Cuando pensamos en el Amazonas, lo imaginamos como el gran gigante acuático de Sudamérica. Pero lo que muchos desconocen es que, a miles de metros bajo tierra, fluye otra corriente colosal. Se trata del río Hamza, una gran maravilla geológica descubierta el año pasado, que replica en las profundidades el recorrido del Amazonas y abre nuevas preguntas sobre lo que esconde nuestro planeta.
Una corriente escondida bajo el mayor río del mundo

Fue en 2011 cuando un grupo de científicos brasileños anunció el descubrimiento de una gigantesca masa de agua que se extiende a lo largo de 6.000 kilómetros por debajo del Amazonas. Aunque aún se discute si puede llamarse “río” en el sentido estricto, el hallazgo fue tan impresionante que se le asignó un nombre: Hamza, en honor al geofísico Valiya Mannathal Hamza, uno de los principales investigadores del fenómeno.
Este “río subterráneo” nace en la cordillera de los Andes y fluye hacia el océano Atlántico, siguiendo un trayecto casi idéntico al del Amazonas. Pero lo hace a unos 4.000 metros de profundidad, completamente fuera de la vista, atravesando capas de roca porosa en un desplazamiento lento y constante.
¿Río o acuífero? Lo que lo hace tan especial
La clave de la discusión científica gira en torno a su flujo. A diferencia de un río superficial, donde el agua corre a gran velocidad y a cielo abierto, Hamza avanza a través de formaciones rocosas porosas a un ritmo de apenas unos pocos centímetros al año. Para algunos expertos, esto lo convierte más en un acuífero de gran escala que en un río propiamente dicho.

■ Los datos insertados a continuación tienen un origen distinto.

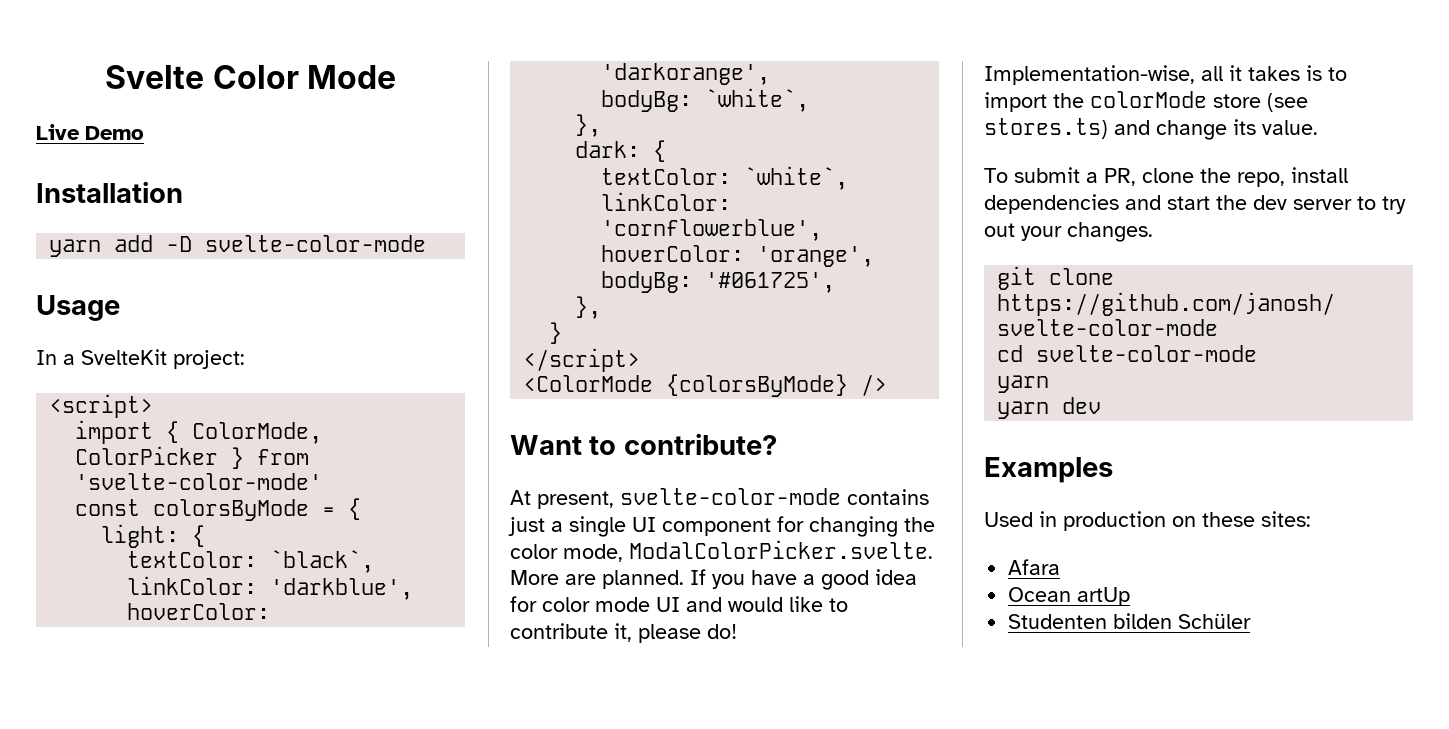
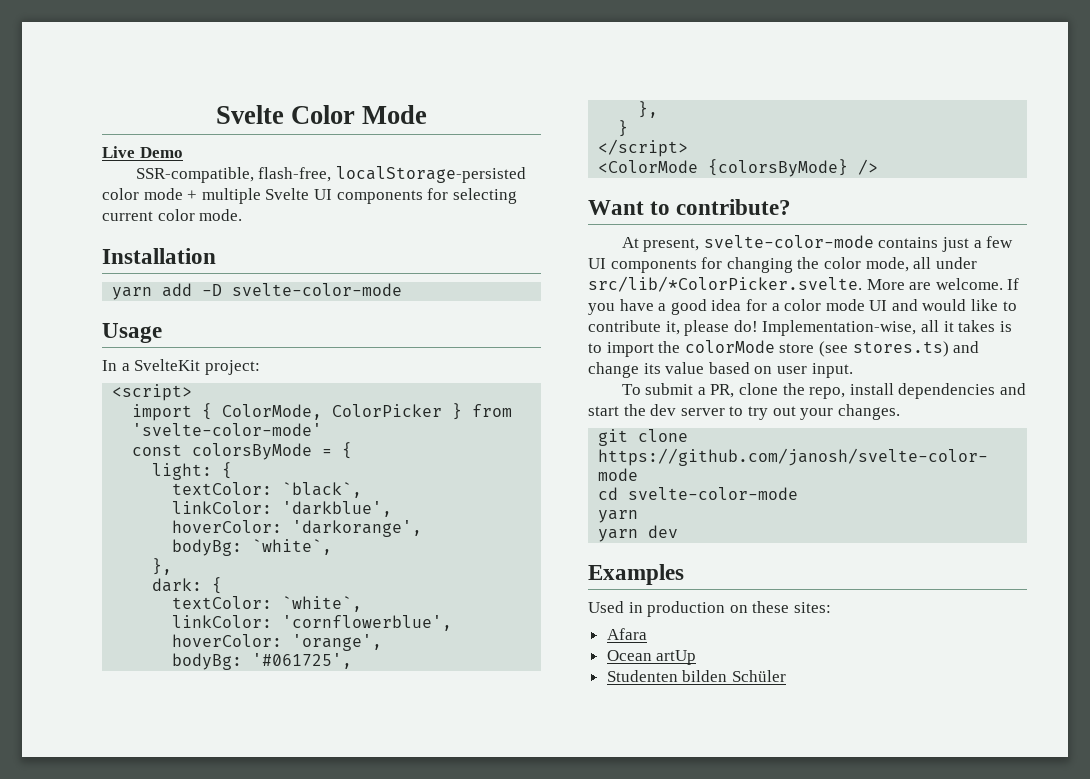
(144, 133) none -> [135,166,526,183] [102,188,517,204] [102,209,243,221] // SSR-compatible, flash-free, localStorage-persisted color mode + multiple Svelte UI components for selecting current color mode.
[569,516,771,537] single UI component -> [986,236,1014,248] [588,258,697,273] few UI components
[629,540,933,559] ModalColorPicker.svelte. -> [913,257,977,269] [588,276,862,292] all under src/lib/*ColorPicker.svelte.
[602,570,684,589] planned. -> [935,278,1003,290] welcome.
(537, 604) none -> [771,303,780,311] a
[1262,120,1318,135] value. -> [665,362,853,378] value based on user input.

No obstante, su comportamiento paralelo al Amazonas, su longitud colosal y su dirección oeste-este lo convierten en una anomalía digna de estudio. El Observatorio Nacional de Brasil fue el encargado de confirmar este fenómeno a través de perforaciones geotérmicas, revelando una capa húmeda que se extiende por debajo de Brasil y Perú.
Un espejo geológico bajo la superficie de Sudamérica

La existencia del Hamza sugiere que podríamos estar frente a un sistema de “ríos gemelos”, uno visible y otro oculto, que recorren el continente en dos niveles distintos. Esta configuración resulta geológicamente inusual y plantea la posibilidad de que bajo otros grandes ríos del mundo haya sistemas similares, aún por descubrir.
Además de su singularidad, el río Hamza representa un recurso hídrico potencial de gran valor y una pieza clave para comprender mejor la dinámica del agua subterránea en la región amazónica. A medida que se profundizan los estudios, podríamos estar ante una nueva frontera de la hidrología global.
Un gigante dormido bajo nuestros pies
La revelación de este río subterráneo desafía la percepción que tenemos de los sistemas fluviales. Hamza no es solo un hallazgo curioso: es una invitación a explorar las capas profundas del planeta, donde aún existen secretos esperando ser revelados. Lo invisible, a veces, puede ser tan grandioso como lo evidente.